Stored items:
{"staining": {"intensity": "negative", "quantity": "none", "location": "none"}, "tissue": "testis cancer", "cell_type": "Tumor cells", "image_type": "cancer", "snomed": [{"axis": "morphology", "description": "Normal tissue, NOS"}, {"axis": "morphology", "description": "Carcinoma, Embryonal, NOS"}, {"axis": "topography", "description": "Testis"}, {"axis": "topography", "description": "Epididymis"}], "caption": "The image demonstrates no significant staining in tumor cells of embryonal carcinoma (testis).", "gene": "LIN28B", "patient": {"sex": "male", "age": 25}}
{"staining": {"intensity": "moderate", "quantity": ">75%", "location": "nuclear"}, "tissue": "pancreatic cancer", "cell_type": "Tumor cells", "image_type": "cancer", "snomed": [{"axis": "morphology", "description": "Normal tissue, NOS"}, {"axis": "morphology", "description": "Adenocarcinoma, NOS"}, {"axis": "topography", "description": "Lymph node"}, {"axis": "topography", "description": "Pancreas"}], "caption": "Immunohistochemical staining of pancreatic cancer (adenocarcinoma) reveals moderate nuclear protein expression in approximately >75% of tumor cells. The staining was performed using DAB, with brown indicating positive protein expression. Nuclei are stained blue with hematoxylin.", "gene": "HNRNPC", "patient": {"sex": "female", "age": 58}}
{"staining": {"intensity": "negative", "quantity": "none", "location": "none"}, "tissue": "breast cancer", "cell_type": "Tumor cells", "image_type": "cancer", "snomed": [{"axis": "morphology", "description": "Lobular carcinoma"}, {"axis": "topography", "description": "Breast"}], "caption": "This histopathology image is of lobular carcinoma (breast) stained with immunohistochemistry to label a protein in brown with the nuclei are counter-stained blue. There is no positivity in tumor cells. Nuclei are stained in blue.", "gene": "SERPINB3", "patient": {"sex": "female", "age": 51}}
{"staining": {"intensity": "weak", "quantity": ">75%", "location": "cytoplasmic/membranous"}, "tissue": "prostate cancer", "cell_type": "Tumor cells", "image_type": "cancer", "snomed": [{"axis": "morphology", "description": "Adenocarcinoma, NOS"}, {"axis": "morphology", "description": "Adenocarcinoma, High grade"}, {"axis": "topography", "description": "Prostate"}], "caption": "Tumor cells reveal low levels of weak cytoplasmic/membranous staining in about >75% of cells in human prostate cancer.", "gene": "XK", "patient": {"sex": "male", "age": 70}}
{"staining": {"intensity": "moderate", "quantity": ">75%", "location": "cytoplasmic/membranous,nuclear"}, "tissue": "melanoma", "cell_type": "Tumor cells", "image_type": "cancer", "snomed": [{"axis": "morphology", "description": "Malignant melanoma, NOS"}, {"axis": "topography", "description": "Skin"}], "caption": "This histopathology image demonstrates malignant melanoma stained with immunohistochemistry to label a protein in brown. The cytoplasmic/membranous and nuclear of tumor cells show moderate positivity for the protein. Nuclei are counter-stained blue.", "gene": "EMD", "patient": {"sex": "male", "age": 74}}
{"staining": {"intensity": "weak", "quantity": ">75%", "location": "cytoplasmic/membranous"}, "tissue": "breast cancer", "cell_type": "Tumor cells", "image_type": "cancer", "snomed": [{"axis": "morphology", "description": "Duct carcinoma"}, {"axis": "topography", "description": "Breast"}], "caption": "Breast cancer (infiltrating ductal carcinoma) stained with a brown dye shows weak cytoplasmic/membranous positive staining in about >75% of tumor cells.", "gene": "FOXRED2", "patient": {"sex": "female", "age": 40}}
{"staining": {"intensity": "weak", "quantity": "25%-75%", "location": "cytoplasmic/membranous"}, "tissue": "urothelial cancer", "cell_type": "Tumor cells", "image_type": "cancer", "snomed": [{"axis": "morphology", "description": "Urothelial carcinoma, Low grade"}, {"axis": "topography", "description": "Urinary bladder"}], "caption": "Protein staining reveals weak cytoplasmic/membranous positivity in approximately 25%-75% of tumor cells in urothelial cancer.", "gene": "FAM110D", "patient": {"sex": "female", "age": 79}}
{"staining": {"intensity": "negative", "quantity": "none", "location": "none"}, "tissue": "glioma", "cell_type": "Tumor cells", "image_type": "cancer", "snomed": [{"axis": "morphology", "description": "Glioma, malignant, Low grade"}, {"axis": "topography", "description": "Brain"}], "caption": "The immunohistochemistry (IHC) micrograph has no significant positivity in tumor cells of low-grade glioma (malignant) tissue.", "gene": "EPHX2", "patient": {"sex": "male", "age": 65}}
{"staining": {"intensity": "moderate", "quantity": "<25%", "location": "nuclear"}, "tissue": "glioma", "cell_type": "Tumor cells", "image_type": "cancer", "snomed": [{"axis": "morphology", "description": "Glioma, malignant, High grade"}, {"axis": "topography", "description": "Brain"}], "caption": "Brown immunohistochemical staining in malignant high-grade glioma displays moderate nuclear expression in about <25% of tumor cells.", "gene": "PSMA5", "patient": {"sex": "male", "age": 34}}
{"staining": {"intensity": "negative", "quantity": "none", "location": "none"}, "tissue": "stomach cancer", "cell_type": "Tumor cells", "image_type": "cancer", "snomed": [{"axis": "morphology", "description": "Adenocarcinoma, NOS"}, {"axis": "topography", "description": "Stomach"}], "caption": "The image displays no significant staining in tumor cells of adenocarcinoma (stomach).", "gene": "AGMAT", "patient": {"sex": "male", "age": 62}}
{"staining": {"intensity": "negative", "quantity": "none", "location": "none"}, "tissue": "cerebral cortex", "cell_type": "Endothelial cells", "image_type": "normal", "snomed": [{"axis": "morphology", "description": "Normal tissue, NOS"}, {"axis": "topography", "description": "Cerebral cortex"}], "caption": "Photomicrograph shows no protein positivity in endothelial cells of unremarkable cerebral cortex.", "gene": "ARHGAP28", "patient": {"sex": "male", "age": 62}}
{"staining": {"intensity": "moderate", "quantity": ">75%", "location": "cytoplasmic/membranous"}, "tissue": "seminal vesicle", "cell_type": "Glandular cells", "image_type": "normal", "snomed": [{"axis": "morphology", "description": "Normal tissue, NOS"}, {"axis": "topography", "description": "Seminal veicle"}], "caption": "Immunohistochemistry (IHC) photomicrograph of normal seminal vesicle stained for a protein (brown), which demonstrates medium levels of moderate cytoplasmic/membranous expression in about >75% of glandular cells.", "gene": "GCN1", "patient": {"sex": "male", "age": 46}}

• [Action item]
Restate the whole set of entries exactly.

• [Response area]
{"staining": {"intensity": "negative", "quantity": "none", "location": "none"}, "tissue": "testis cancer", "cell_type": "Tumor cells", "image_type": "cancer", "snomed": [{"axis": "morphology", "description": "Normal tissue, NOS"}, {"axis": "morphology", "description": "Carcinoma, Embryonal, NOS"}, {"axis": "topography", "description": "Testis"}, {"axis": "topography", "description": "Epididymis"}], "caption": "The image demonstrates no significant staining in tumor cells of embryonal carcinoma (testis).", "gene": "LIN28B", "patient": {"sex": "male", "age": 25}}
{"staining": {"intensity": "moderate", "quantity": ">75%", "location": "nuclear"}, "tissue": "pancreatic cancer", "cell_type": "Tumor cells", "image_type": "cancer", "snomed": [{"axis": "morphology", "description": "Normal tissue, NOS"}, {"axis": "morphology", "description": "Adenocarcinoma, NOS"}, {"axis": "topography", "description": "Lymph node"}, {"axis": "topography", "description": "Pancreas"}], "caption": "Immunohistochemical staining of pancreatic cancer (adenocarcinoma) reveals moderate nuclear protein expression in approximately >75% of tumor cells. The staining was performed using DAB, with brown indicating positive protein expression. Nuclei are stained blue with hematoxylin.", "gene": "HNRNPC", "patient": {"sex": "female", "age": 58}}
{"staining": {"intensity": "negative", "quantity": "none", "location": "none"}, "tissue": "breast cancer", "cell_type": "Tumor cells", "image_type": "cancer", "snomed": [{"axis": "morphology", "description": "Lobular carcinoma"}, {"axis": "topography", "description": "Breast"}], "caption": "This histopathology image is of lobular carcinoma (breast) stained with immunohistochemistry to label a protein in brown with the nuclei are counter-stained blue. There is no positivity in tumor cells. Nuclei are stained in blue.", "gene": "SERPINB3", "patient": {"sex": "female", "age": 51}}
{"staining": {"intensity": "weak", "quantity": ">75%", "location": "cytoplasmic/membranous"}, "tissue": "prostate cancer", "cell_type": "Tumor cells", "image_type": "cancer", "snomed": [{"axis": "morphology", "description": "Adenocarcinoma, NOS"}, {"axis": "morphology", "description": "Adenocarcinoma, High grade"}, {"axis": "topography", "description": "Prostate"}], "caption": "Tumor cells reveal low levels of weak cytoplasmic/membranous staining in about >75% of cells in human prostate cancer.", "gene": "XK", "patient": {"sex": "male", "age": 70}}
{"staining": {"intensity": "moderate", "quantity": ">75%", "location": "cytoplasmic/membranous,nuclear"}, "tissue": "melanoma", "cell_type": "Tumor cells", "image_type": "cancer", "snomed": [{"axis": "morphology", "description": "Malignant melanoma, NOS"}, {"axis": "topography", "description": "Skin"}], "caption": "This histopathology image demonstrates malignant melanoma stained with immunohistochemistry to label a protein in brown. The cytoplasmic/membranous and nuclear of tumor cells show moderate positivity for the protein. Nuclei are counter-stained blue.", "gene": "EMD", "patient": {"sex": "male", "age": 74}}
{"staining": {"intensity": "weak", "quantity": ">75%", "location": "cytoplasmic/membranous"}, "tissue": "breast cancer", "cell_type": "Tumor cells", "image_type": "cancer", "snomed": [{"axis": "morphology", "description": "Duct carcinoma"}, {"axis": "topography", "description": "Breast"}], "caption": "Breast cancer (infiltrating ductal carcinoma) stained with a brown dye shows weak cytoplasmic/membranous positive staining in about >75% of tumor cells.", "gene": "FOXRED2", "patient": {"sex": "female", "age": 40}}
{"staining": {"intensity": "weak", "quantity": "25%-75%", "location": "cytoplasmic/membranous"}, "tissue": "urothelial cancer", "cell_type": "Tumor cells", "image_type": "cancer", "snomed": [{"axis": "morphology", "description": "Urothelial carcinoma, Low grade"}, {"axis": "topography", "description": "Urinary bladder"}], "caption": "Protein staining reveals weak cytoplasmic/membranous positivity in approximately 25%-75% of tumor cells in urothelial cancer.", "gene": "FAM110D", "patient": {"sex": "female", "age": 79}}
{"staining": {"intensity": "negative", "quantity": "none", "location": "none"}, "tissue": "glioma", "cell_type": "Tumor cells", "image_type": "cancer", "snomed": [{"axis": "morphology", "description": "Glioma, malignant, Low grade"}, {"axis": "topography", "description": "Brain"}], "caption": "The immunohistochemistry (IHC) micrograph has no significant positivity in tumor cells of low-grade glioma (malignant) tissue.", "gene": "EPHX2", "patient": {"sex": "male", "age": 65}}
{"staining": {"intensity": "moderate", "quantity": "<25%", "location": "nuclear"}, "tissue": "glioma", "cell_type": "Tumor cells", "image_type": "cancer", "snomed": [{"axis": "morphology", "description": "Glioma, malignant, High grade"}, {"axis": "topography", "description": "Brain"}], "caption": "Brown immunohistochemical staining in malignant high-grade glioma displays moderate nuclear expression in about <25% of tumor cells.", "gene": "PSMA5", "patient": {"sex": "male", "age": 34}}
{"staining": {"intensity": "negative", "quantity": "none", "location": "none"}, "tissue": "stomach cancer", "cell_type": "Tumor cells", "image_type": "cancer", "snomed": [{"axis": "morphology", "description": "Adenocarcinoma, NOS"}, {"axis": "topography", "description": "Stomach"}], "caption": "The image displays no significant staining in tumor cells of adenocarcinoma (stomach).", "gene": "AGMAT", "patient": {"sex": "male", "age": 62}}
{"staining": {"intensity": "negative", "quantity": "none", "location": "none"}, "tissue": "cerebral cortex", "cell_type": "Endothelial cells", "image_type": "normal", "snomed": [{"axis": "morphology", "description": "Normal tissue, NOS"}, {"axis": "topography", "description": "Cerebral cortex"}], "caption": "Photomicrograph shows no protein positivity in endothelial cells of unremarkable cerebral cortex.", "gene": "ARHGAP28", "patient": {"sex": "male", "age": 62}}
{"staining": {"intensity": "moderate", "quantity": ">75%", "location": "cytoplasmic/membranous"}, "tissue": "seminal vesicle", "cell_type": "Glandular cells", "image_type": "normal", "snomed": [{"axis": "morphology", "description": "Normal tissue, NOS"}, {"axis": "topography", "description": "Seminal veicle"}], "caption": "Immunohistochemistry (IHC) photomicrograph of normal seminal vesicle stained for a protein (brown), which demonstrates medium levels of moderate cytoplasmic/membranous expression in about >75% of glandular cells.", "gene": "GCN1", "patient": {"sex": "male", "age": 46}}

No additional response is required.